# [INSTRUCTIONS TO FOLLOW]
Reproduce the lines below with every "Необходимо" swapped for "Требуется" and everything else left as it is. Omit the pictures from your answer.

※ ※ ※

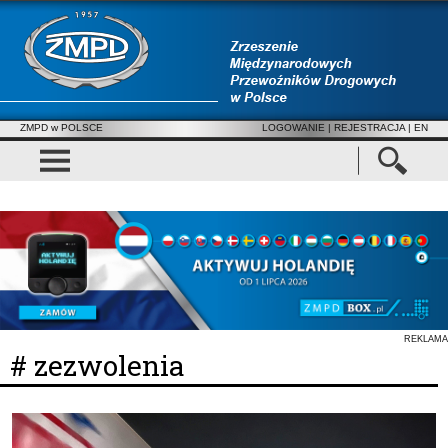
ZMPD w POLSCE
LOGOWANIE
|
REJESTRACJA
| EN
REKLAMA
# zezwolenia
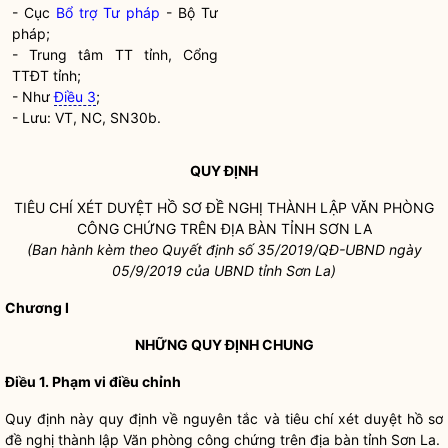
- Cục
Bổ trợ Tư pháp
- Bộ Tư
pháp;
- Trung tâm TT tỉnh, Cổng
TTĐT tỉnh;
- Như
Điều 3
;
- Lưu: VT, NC, SN30b.
QUY ĐỊNH
TIÊU CHÍ XÉT DUYỆT HỒ SƠ ĐỀ NGHỊ THÀNH LẬP VĂN PHÒNG
CÔNG CHỨNG
TRÊN
ĐỊA BÀN
TỈNH SƠN LA
(Ban hành kèm theo Quyết định s
ố 35
/2019/QĐ-UBND ngày
05
/9
/2019 của UBND tỉnh Sơn La)
Chương I
NHỮNG QUY ĐỊNH CHUNG
Điều 1. Phạ
m vi điều chỉnh
Quy định này quy định về nguyên tắc và tiêu chí xét duyệt hồ sơ
đề nghị thành lập Văn phòng
công chứng
trên
địa bàn
tỉnh Sơn La.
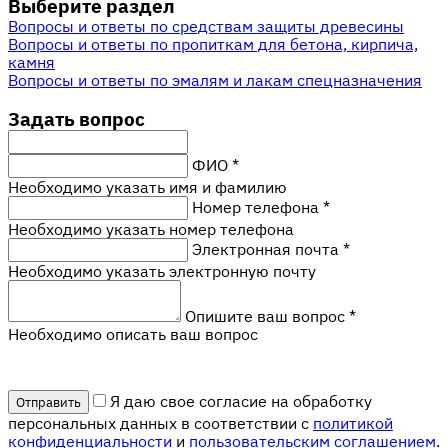
Выберите раздел
Вопросы и ответы по средствам защиты древесины
Вопросы и ответы по пропиткам для бетона, кирпича,
камня
Вопросы и ответы по эмалям и лакам спецназначения
Задать вопрос
ФИО
*
Необходимо указать имя и фамилию
Номер телефона
*
Необходимо указать номер телефона
Электронная почта
*
Необходимо указать электронную почту
Опишите ваш вопрос
*
Необходимо описать ваш вопрос
Я даю свое согласие на обработку
персональных данных в соответствии с
политикой
конфиденциальности
и
пользовательским соглашением
.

※ ※ ※

# [RESPONSE BOX]
ZMPD w POLSCE
LOGOWANIE
|
REJESTRACJA
| EN
REKLAMA
# zezwolenia
- Cục
Bổ trợ Tư pháp
- Bộ Tư
pháp;
- Trung tâm TT tỉnh, Cổng
TTĐT tỉnh;
- Như
Điều 3
;
- Lưu: VT, NC, SN30b.
QUY ĐỊNH
TIÊU CHÍ XÉT DUYỆT HỒ SƠ ĐỀ NGHỊ THÀNH LẬP VĂN PHÒNG
CÔNG CHỨNG
TRÊN
ĐỊA BÀN
TỈNH SƠN LA
(Ban hành kèm theo Quyết định s
ố 35
/2019/QĐ-UBND ngày
05
/9
/2019 của UBND tỉnh Sơn La)
Chương I
NHỮNG QUY ĐỊNH CHUNG
Điều 1. Phạ
m vi điều chỉnh
Quy định này quy định về nguyên tắc và tiêu chí xét duyệt hồ sơ
đề nghị thành lập Văn phòng
công chứng
trên
địa bàn
tỉnh Sơn La.
Выберите раздел
Вопросы и ответы по средствам защиты древесины
Вопросы и ответы по пропиткам для бетона, кирпича,
камня
Вопросы и ответы по эмалям и лакам спецназначения
Задать вопрос
ФИО
*
Требуется указать имя и фамилию
Номер телефона
*
Требуется указать номер телефона
Электронная почта
*
Требуется указать электронную почту
Опишите ваш вопрос
*
Требуется описать ваш вопрос
Я даю свое согласие на обработку
персональных данных в соответствии с
политикой
конфиденциальности
и
пользовательским соглашением
.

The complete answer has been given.